There are no COMPUTING PROFESSIONALS on the list??????
only *2611 - ICT business and systems analysts* is shown for IT professionals. 


shaharshad said:


> Hi Everyone,
> 
> I have come across this news (i.e. The preliminary draft of new SOL), i thought to share it with you all.
> 
> ...


----------



## anj1976 (Apr 24, 2008)

yes from teh new ACT list as well they have taken off all IT pros from the baselist and added them to the quota list


----------



## Dolly (Feb 17, 2008)

That's going to crush a whole lot of people's hopes of coming over!

Dolly


----------



## anj1976 (Apr 24, 2008)

i am seriously thinking of considering canada..


----------



## satpal123 (Sep 26, 2009)

Thats just a draft list and should change when announced in April


----------



## farazfaheem (Oct 6, 2009)

its also 2613 - Software and Application Programmers listed there 


I think they are more towards specializing the occupation rather than categorizing lot of occupations under one umbrella... Hope they would particularly include Computer Professional .. 



Gaurav said:


> There are no COMPUTING PROFESSIONALS on the list??????
> only *2611 - ICT business and systems analysts* is shown for IT professionals.


----------



## Zenji (May 24, 2009)

Will these changes affect those who have already applied in 2009?


----------



## farazfaheem (Oct 6, 2009)

No I guess. 



Zenji said:


> Will these changes affect those who have already applied in 2009?


----------



## shafaqat309 (Apr 7, 2009)

I think these are New Zealand codes, hopefully they would update them to AU codes. they we can generalize anything.


----------



## farazfaheem (Oct 6, 2009)

where it says these are NewZealand codes Shafqat?




shafaqat309 said:


> I think these are New Zealand codes, hopefully they would update them to AU codes. they we can generalize anything.


----------



## shafaqat309 (Apr 7, 2009)

Excerpted some text from the para


_What does this draft list of specialised occupations mean for the new SOL?
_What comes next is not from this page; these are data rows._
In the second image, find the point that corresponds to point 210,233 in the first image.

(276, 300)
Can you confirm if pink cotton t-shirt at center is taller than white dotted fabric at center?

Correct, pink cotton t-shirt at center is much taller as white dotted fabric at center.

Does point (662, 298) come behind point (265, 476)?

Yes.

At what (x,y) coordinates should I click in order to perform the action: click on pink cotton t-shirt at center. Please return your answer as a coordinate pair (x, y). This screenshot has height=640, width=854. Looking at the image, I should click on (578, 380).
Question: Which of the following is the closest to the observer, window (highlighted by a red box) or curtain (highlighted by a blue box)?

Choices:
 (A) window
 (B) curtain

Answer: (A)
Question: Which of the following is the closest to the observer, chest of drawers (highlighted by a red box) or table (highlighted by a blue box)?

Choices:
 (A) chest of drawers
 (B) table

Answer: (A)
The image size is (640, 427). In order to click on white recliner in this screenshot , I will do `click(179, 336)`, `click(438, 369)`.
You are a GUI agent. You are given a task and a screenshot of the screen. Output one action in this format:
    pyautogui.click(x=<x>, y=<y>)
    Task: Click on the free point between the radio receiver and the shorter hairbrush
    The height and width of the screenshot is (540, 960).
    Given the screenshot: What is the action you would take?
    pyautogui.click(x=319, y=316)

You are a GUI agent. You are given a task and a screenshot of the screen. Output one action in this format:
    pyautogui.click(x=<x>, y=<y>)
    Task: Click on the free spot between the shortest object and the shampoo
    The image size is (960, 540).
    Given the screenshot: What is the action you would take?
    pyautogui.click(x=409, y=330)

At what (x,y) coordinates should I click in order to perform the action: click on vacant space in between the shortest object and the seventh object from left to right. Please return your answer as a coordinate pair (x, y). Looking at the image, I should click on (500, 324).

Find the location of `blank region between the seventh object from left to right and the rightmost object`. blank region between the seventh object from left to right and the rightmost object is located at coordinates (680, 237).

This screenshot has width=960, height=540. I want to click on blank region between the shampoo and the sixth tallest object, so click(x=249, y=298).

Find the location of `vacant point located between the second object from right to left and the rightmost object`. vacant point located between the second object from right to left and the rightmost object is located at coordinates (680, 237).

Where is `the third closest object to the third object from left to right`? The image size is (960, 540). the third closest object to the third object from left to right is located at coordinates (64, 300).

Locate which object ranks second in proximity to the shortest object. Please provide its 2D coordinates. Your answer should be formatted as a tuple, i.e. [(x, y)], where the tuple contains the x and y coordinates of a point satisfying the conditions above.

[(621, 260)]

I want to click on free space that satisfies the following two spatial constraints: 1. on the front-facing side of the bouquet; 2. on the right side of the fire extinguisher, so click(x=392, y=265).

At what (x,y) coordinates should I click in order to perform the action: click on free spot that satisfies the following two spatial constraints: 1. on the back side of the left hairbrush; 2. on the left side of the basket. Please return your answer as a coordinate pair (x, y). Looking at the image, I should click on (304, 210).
Unfortunately this list raises more questions than it answers, so it's very hard to know.

While it's useful to finally have an indication of the occupations that will appear on the list (and reassuring that so many of the primary occupations appear, in contrast to what many feared), we must remember that this isn't the final list.

As a result, there's still no guarantee that all the occupations shown here will appear on the final list. Contrarily, there's every possibility that occupations which don't appear here could still appear on the new SOL when it's announced in April.

*It's also interesting to see that the occupations are all from the ANZSCO (Australia and New Zealand Skilled Classification of Occupations) as opposed to the previously used ASCO (Australian Skilled Classification of Occupations).*

While there have previously been hints and indications that the new SOL would switch to using the more current ANZSCO to classify occupations, it's still surprising that it hasn't been formally announced.

So, for now, I'd advise everyone to keep working and not make any rash decisions before the new SOL is formally introduced in April. In the meantime, I will continue monitoring the situation and provide updates as and when I receive them.

- Lauren Mennie is Casework Department Manager for the Australian Visa Bureau_


----------



## farazfaheem (Oct 6, 2009)

this makes me happy again.. ..




shafaqat309 said:


> Excerpted some text from the para
> 
> 
> _What does this draft list of specialised occupations mean for the new SOL?
> ...


----------